The Ghuzz held him for three years in a cage, although oddly enough they still recognised him as their sultan and placed him on a throne during the day, and then returned him to his coop at night. He did eventually manage to escape his royal captivity, but died, broken by his experiences, soon after in 1157. The Ghuzz may have needed to have a sultan, even if they were his jailers, simply because they were unable to produce a government of their own. Ghuzz tribes overran Khurasan and Kirman but, unlike the Saljuqs, these tribes never accepted Islam or its cultural institutions. There was to be no order at all, to speak of, until the rise of the Khwarazm shahs from their regional obscurity, at the end of the century.

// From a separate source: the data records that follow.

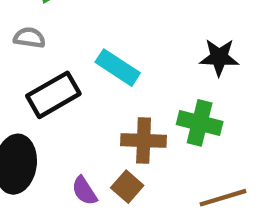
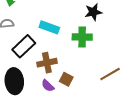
green cross: (200, 123) -> (82, 37), moved
brown cross: (144, 140) -> (47, 63), moved

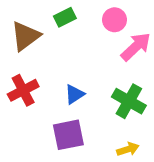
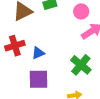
blue triangle: (74, 94) -> (38, 53), moved

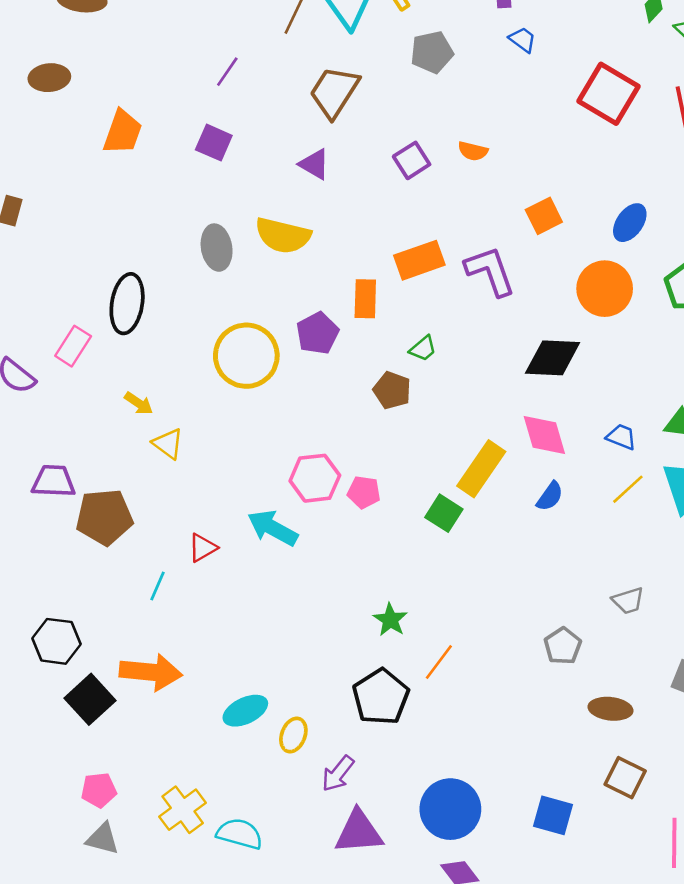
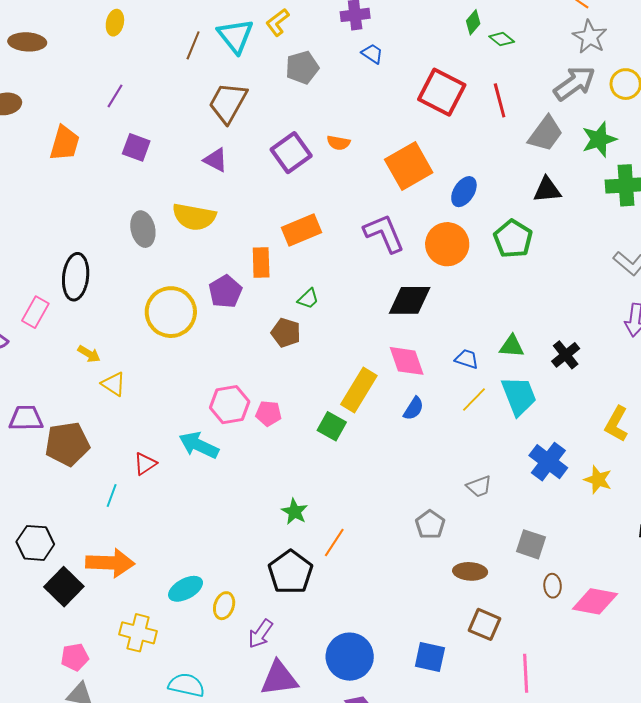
purple line: (227, 72) -> (115, 96), moved
purple square: (412, 160) -> (291, 153), size x1.4
orange square: (544, 216) -> (409, 166), moved, size x1.6
purple L-shape: (490, 271) -> (384, 233), moved
yellow cross: (183, 810) -> (138, 633), moved, turned -36

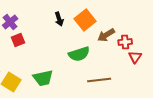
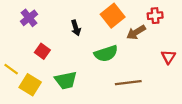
black arrow: (59, 19) -> (76, 28), moved
red square: (18, 40) -> (42, 51), moved, turned -32
red cross: (125, 42) -> (155, 16), moved

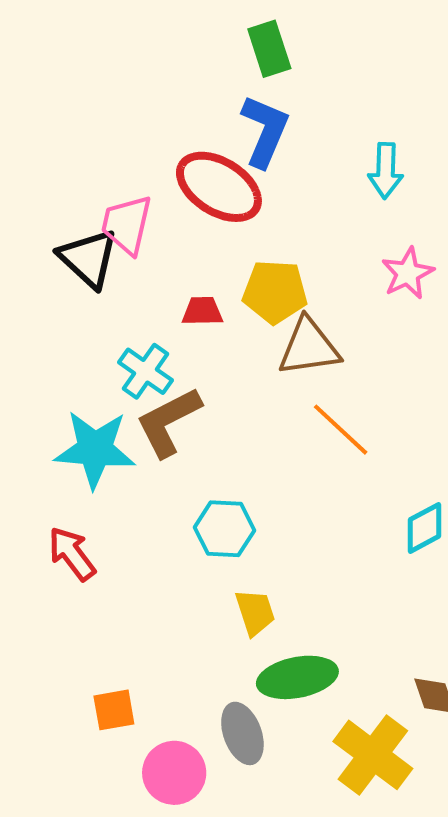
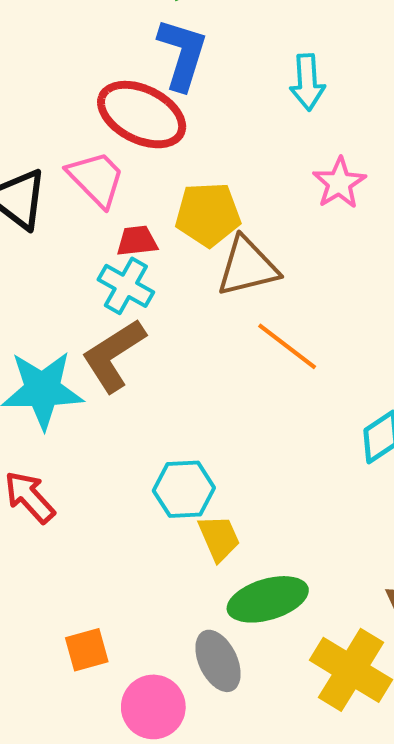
pink trapezoid: (127, 225) -> (96, 179), moved, turned 128
cyan cross: (145, 371) -> (126, 286), moved
cyan hexagon: (225, 529) -> (184, 489), moved

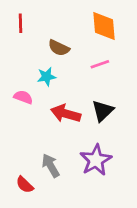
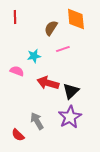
brown semicircle: (59, 48) -> (51, 28), moved, turned 98
pink line: (100, 64) -> (63, 49), moved
black triangle: (103, 111) -> (71, 91), moved

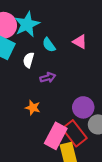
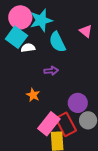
pink triangle: (80, 42) -> (86, 31), moved
cyan semicircle: (49, 45) -> (57, 42), size x1.5
white semicircle: (29, 60) -> (28, 48), moved, turned 56

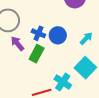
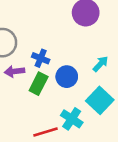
blue circle: (58, 35) -> (67, 77), moved
purple arrow: (17, 44) -> (14, 71), turned -56

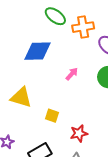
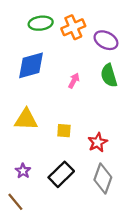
green ellipse: (55, 16) -> (41, 23), turned -30

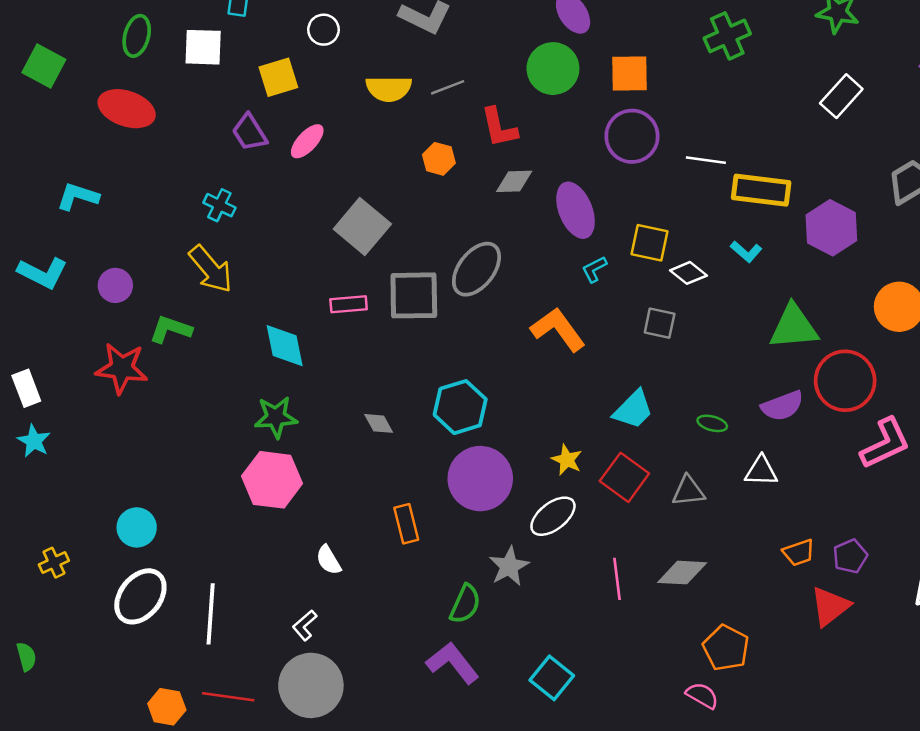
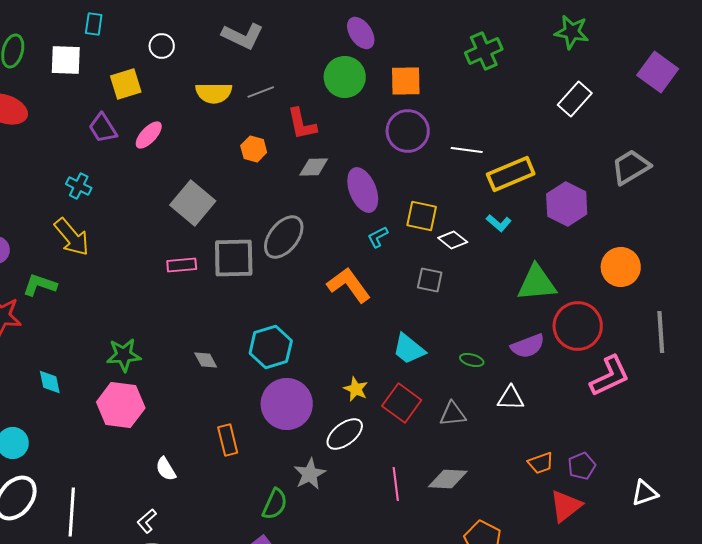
yellow rectangle: (761, 190) -> (511, 174), turned -30
cyan diamond: (285, 346) -> (50, 382), moved, size x0.7
cyan trapezoid: (633, 410) -> (409, 349), turned 84

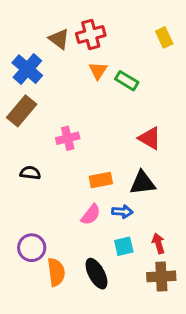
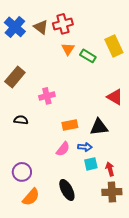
yellow rectangle: (164, 37) -> (114, 46), moved, size x1.5
blue cross: (27, 69) -> (15, 27), moved
red triangle: (150, 138) -> (115, 97), moved
cyan square: (124, 246) -> (91, 164), moved
orange semicircle: (56, 272) -> (31, 197), moved, turned 48

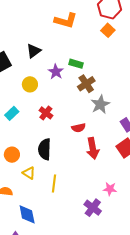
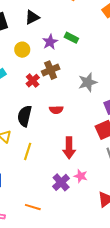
brown cross: (86, 84) -> (51, 70), moved
red semicircle: (79, 128) -> (56, 110), moved
red arrow: (93, 148) -> (69, 148), moved
pink star: (110, 189) -> (81, 176), moved

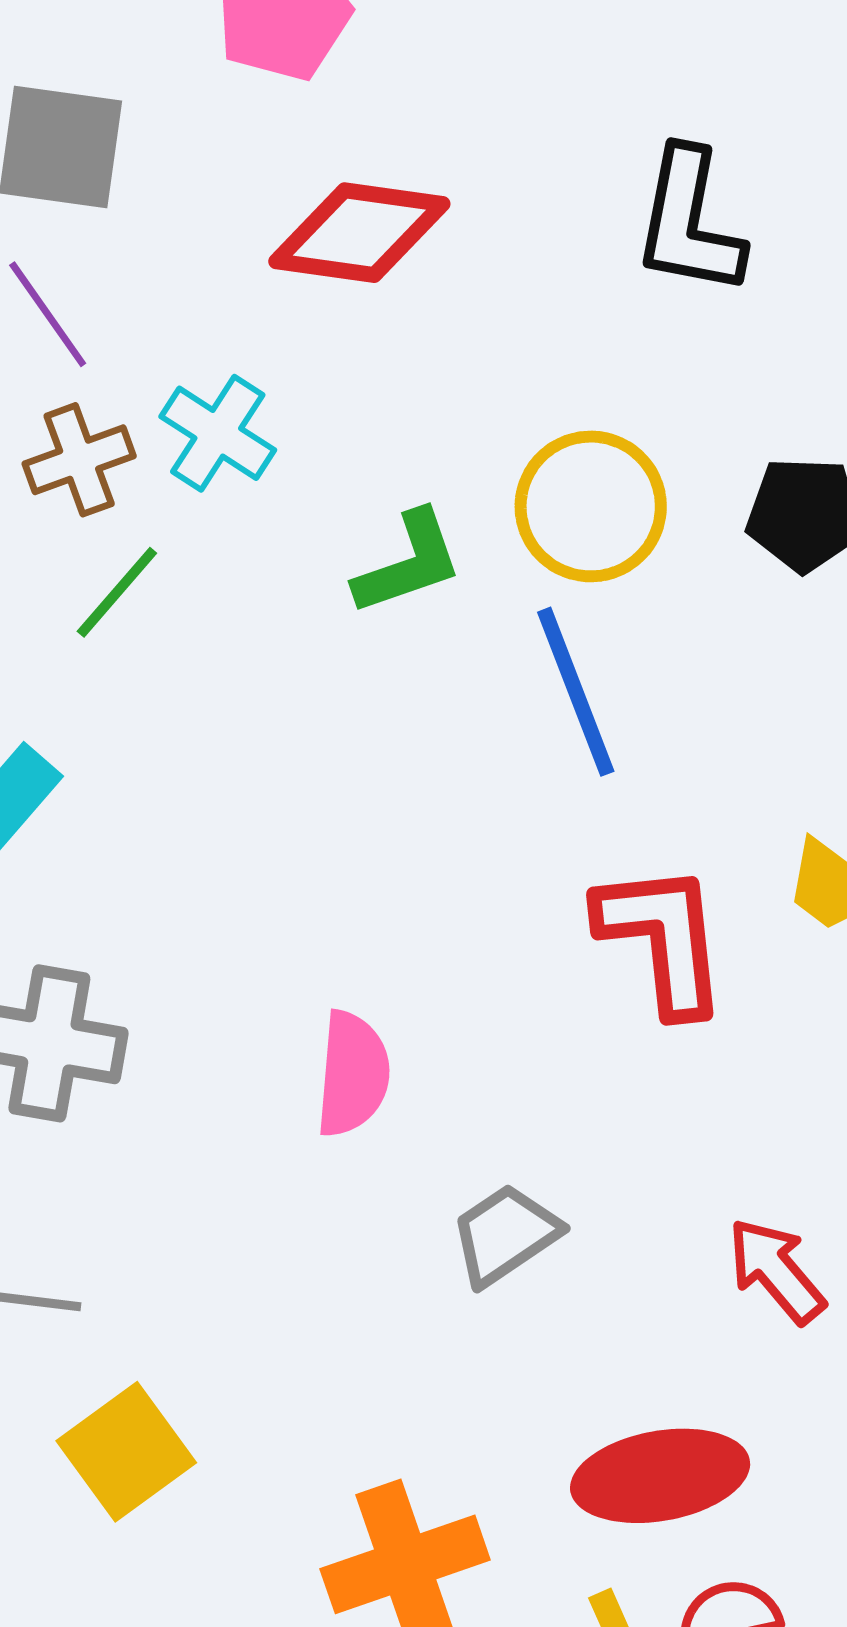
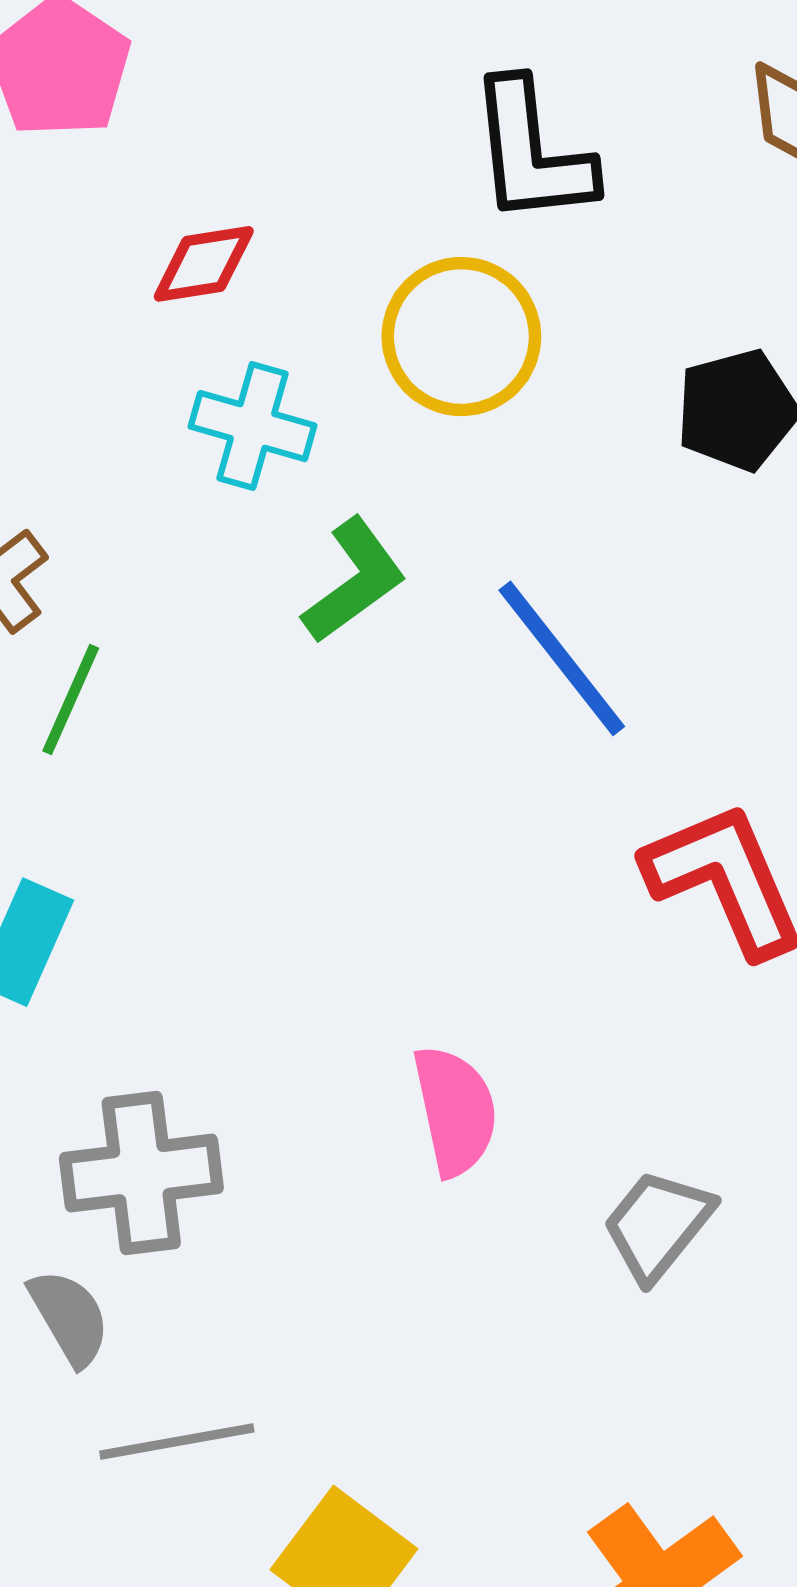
red diamond: (359, 233) -> (204, 264), size x0.6
cyan cross: (218, 433) -> (252, 426), moved
yellow circle: (591, 506) -> (461, 337), moved

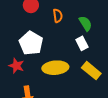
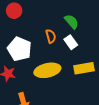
orange semicircle: (58, 16) -> (51, 36), moved
yellow rectangle: (91, 71) -> (84, 68), turned -42

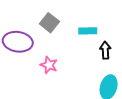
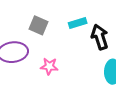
black arrow: (105, 50) -> (100, 37), size x1.4

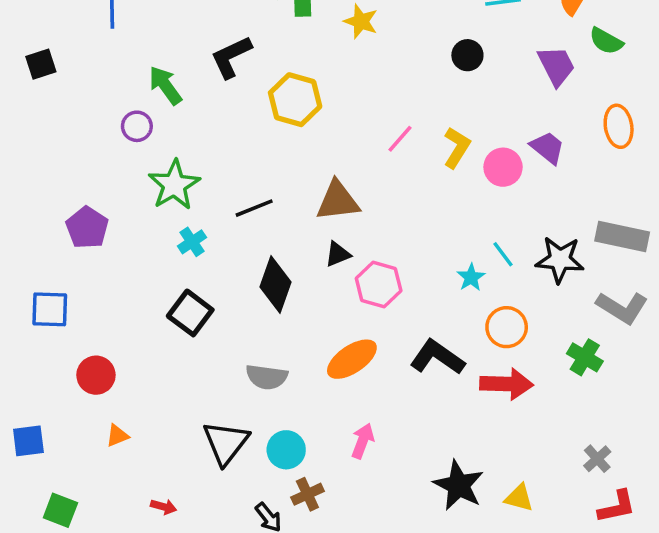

With the death of Sanjar, the eastern Saljuq Empire was effectively at an end – its demise had essentially been brought about by the knife stroke of one Assassin in 1092. The Assassins had acquired a new leader in 1138, in the form of Umid’s son, Muhammad, and the early part of his reign shows an odd provincialism in the Ismaili chronicles. Successful cattle-rustling raids are recorded proudly, as is the failed and halfhearted attack by Sultan Masud on Alamut in 1143. However, most of the warfare recorded in the chronicles was related to a vicious local contest with the Saljuq governor of Rayy, who built towers out of the skulls of those whom he merely suspected of being Ismaili. The governor was eventually bought to heel on the orders of Sanjar, who also found him to be a problem, and he was later murdered in Sultan Masud’s court in Baghdad. Sanjar received his head in a box; perhaps it cheered him a little after the events of 1141.
In a rare break from the narrow local politics and murder described above, in 1143 the minor Saljuq sultan in control of Baghdad, Daud, was assassinated. He was far from his realm and visiting Tabriz, when four Syrian fidai’in took his life. The Assassins involved in the killing were listed in the roll of honour kept in Alamut, which recorded both the victims of the Assassins and the fidai’in who carried out the murders. This was indeed odd, as the men had most definitely come from Syria, not from Persia, and had acted at the very least in connivance with, and at the worst in direct collaboration with, Zangi, the ruler of Mosul and leading light of the Syrian jihad against the Crusaders.
To discover why Zangi wished Daud dead, why he was fighting a counter-Crusade, and even how the Crusaders had ever managed to take most of Syria and threaten Egypt with their dominion in the first place, we have to go back once again to the Assassins’ daggers, the death they brought and the fear they inspired.